U.S. News

Tiny West Virginia Town Flooded With 3 Million Opioids During Drug Epidemic

SHOCKING

To a town with only 400 residents.

hydro_vwtauc
Bryan Woolston/Reuters

A major drug company shipped over 3 million prescription opioids to a single pharmacy in a tiny West Virginia town in the span of just 10 months, according to a congressional report released Wednesday detailing the drug epidemic there. McKesson Corp. supplied almost 10,000 hydrocodone pills daily to one now-closed pharmacy in Kermit, a town with only 400 residents, The Charleston Gazette-Mail reports. The pills were reportedly supplied even after the pharmacy was flagged for “suspect pill orders” in 2007. The report from the House Energy and Commerce Committee also concluded that McKesson and other drug distributors, like Cardinal Health and AmerisourceBergen, were shipping an “inordinate” number of pills to West Virginia, one of the states hit hardest by the opioid epidemic.
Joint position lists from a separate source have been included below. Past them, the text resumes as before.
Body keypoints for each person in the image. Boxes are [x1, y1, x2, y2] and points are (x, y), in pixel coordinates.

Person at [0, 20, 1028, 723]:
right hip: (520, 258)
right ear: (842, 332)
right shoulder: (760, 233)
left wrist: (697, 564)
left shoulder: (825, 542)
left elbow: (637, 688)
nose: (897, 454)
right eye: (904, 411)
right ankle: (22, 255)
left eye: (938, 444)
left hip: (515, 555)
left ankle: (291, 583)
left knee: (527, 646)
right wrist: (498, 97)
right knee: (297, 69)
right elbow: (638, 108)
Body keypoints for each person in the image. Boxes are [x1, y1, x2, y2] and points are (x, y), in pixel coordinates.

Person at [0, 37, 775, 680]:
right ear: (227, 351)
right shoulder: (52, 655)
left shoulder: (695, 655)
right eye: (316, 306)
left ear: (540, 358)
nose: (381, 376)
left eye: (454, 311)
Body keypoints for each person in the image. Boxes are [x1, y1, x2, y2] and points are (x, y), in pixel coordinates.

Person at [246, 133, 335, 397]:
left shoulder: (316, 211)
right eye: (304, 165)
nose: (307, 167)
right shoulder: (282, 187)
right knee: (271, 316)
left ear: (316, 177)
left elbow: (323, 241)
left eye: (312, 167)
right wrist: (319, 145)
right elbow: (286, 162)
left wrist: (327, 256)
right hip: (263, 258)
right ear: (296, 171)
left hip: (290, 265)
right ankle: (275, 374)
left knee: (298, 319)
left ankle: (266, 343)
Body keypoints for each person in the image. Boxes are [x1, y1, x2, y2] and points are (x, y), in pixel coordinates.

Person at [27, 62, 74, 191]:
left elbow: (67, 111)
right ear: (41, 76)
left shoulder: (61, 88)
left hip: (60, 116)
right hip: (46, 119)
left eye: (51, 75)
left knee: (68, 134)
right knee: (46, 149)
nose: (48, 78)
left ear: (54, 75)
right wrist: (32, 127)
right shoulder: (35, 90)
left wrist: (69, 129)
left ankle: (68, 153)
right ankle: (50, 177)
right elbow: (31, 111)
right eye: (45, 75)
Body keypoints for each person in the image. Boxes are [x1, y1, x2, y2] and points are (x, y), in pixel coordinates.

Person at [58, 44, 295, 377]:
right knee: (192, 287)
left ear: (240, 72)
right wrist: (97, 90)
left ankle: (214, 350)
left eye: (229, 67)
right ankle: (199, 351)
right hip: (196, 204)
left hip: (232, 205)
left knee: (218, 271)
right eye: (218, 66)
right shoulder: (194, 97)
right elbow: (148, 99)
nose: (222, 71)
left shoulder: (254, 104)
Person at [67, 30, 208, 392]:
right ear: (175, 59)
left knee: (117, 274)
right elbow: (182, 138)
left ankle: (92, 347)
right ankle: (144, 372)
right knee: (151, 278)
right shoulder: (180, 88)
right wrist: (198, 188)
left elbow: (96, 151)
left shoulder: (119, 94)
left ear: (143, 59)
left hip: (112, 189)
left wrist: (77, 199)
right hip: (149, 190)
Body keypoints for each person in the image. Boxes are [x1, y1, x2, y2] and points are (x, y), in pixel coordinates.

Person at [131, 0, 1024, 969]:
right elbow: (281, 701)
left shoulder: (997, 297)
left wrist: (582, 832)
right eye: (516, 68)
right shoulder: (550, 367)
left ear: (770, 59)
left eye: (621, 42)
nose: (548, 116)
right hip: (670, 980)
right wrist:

The three distributors reportedly sent a total of “900 million hydrocodone and oxycodone pills” between 2005 and 2016, a period in which thousands of West Virginians fatally overdosed on prescription opioids. The congressional committee said the shipments were an example of “failures that contributed to the worsening of the opioid epidemic.” The committee also criticized the DEA for failing to prevent the massive shipments.